LE TOUT-IMAGE
Depuis plus de 30 000ans l'homme reproduit la réalité par l'image qui prend une place de plus en plus prépondérante dans notre manière de communiquer. Il est du reste paradoxal de constater qu'à l'heure où triomphe l'art non figuratif, l'image remplace de plus en plus le discours.
L'homme dispose de cinq sens pour saisir la réalité qui l'entoure, mais il n'a que deux moyens pour essayer de la représenter: il peut le décrire ou la dessiner.
La première manière de rendre compte de la réalité est de la décrire avec des mots. Cette technique est forcement totalement subjective. Le double filtre de la vision par l' auteur et de sa retranscription par des mots ne peut présenter aucune garantie d'une description objective. Les hommes ont appris à relativiser la description par les mots. Jusqu'à l'invention de la perspective, les essais pour reproduire la réalité par le dessin étaient assez décevants. La renaissance italienne, en introduisant le relief dans le dessin, lui donne une force supplémentaire qui la rend l'œuvre plus réaliste, ce qui permet à son auteur de suggestionner plus facilement le spectateur.
Lorsque l'image se perfectionne avec la photographie et le cinéma, on a tendance à la considérer comme parfaitement objective. La photographie se veut l'exacte reproduction de la réalité, même si une focale ou un angle de vue peut infléchir dans un sens la scène photographiée. Le photographe ou le cinéaste dispose d'une palette très importante pour modifier ce qu'il veut représenter. Les trucages du cinéma ont permis de comprendre qu'il fallait là encore relativiser la reproduction de la réalité.
Avec les images de synthèse, le risque de trafiquer la réalité est d'autant plus grand que l'image fournie est techniquement parfaite. Il est aujourd'hui possible d'animer une vielle photographie de quelqu'un qui est mort depuis des années.
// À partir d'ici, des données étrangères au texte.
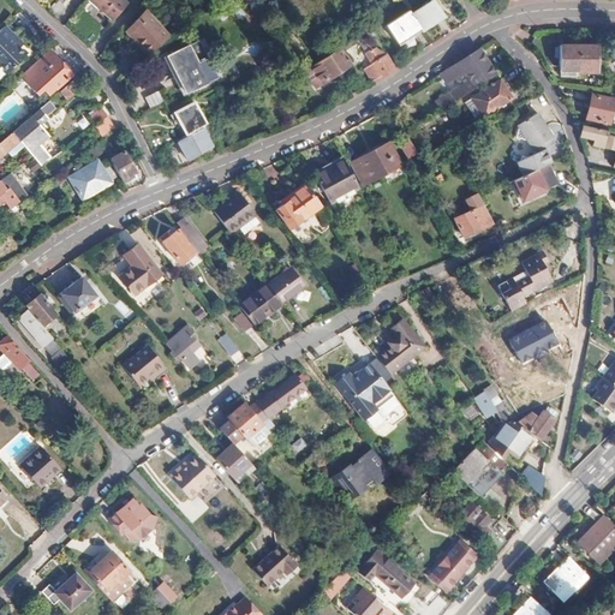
[(124,0),(90,0),(112,19),(127,3),(124,0)]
Il est possible de faire tenir des propos à quelqu'un qui ne les a jamais tenu, d'introduire un personnage virtuel dans un environnement réel comme d'introduire un personnage réel dans un décor virtuel. Bref, l'image devrait avoir perdu toute crédibilité. Or , c'est exactement le contraire qui se passe et c'est un lieu commun d'affirmer que l'on est entré dans le monde de l'image sans souligner que celle-ci est devenue virtuelle et donc sujette à caution.
Il est frappant de constater que toute les présentations se font maintenant par power-point. L'exposé n'est plus un discours argumenté mais une suite de diaporama pour lesquels le discours est secondaire voire inexistant. L'illustration remplace la raison.
Or, de même que l'on apprend aux enfants la critique d'un texte, il est urgent de leur développer un sens critique de l'image : leur montrer comment un gros plan peut occulter le contexte d'une scène filmée, comment une image peut être facilement trafiquée, ou détournée. Cet apprentissage est difficile, car on a encore l'idée qu'une image ne peut mentir. Avec les images de synthèse, il n'y plus aucun lien avec la réalité puisque l'image est entièrement fabriquée. Et pourtant on garde cette idée que « c'est vrai, puisque je l'ai vu à la télé »
Comme pour une information écrite ou orale, il faut apprendre à vérifier les sources, à les croiser, à les comparer. Il faut donc et toujours développer l'esprit critique et l'appliquer avec la même rigueur à l'image. De même que l'on est plus circonspect à l' encontre du texte non signé ou dont on ignore tout de l' auteur, de même il faut faire preuve vigilance pour toute image anonyme ou publiée sous pseudonyme. L'anonymat peut être une protection dans un régime autoritaire mais elle devient une menace dans un régime de liberté. C'est pourquoi il faut activement militer pour l'interdiction de l'anonymat sur Internet pour les textes comme pour les images dans tous les pays où règne la liberté.
Il reste cependant un écueil à éviter : critiquer systématiquement les médias est dangereux car la méfiance envers les médias est la base même du complotisme.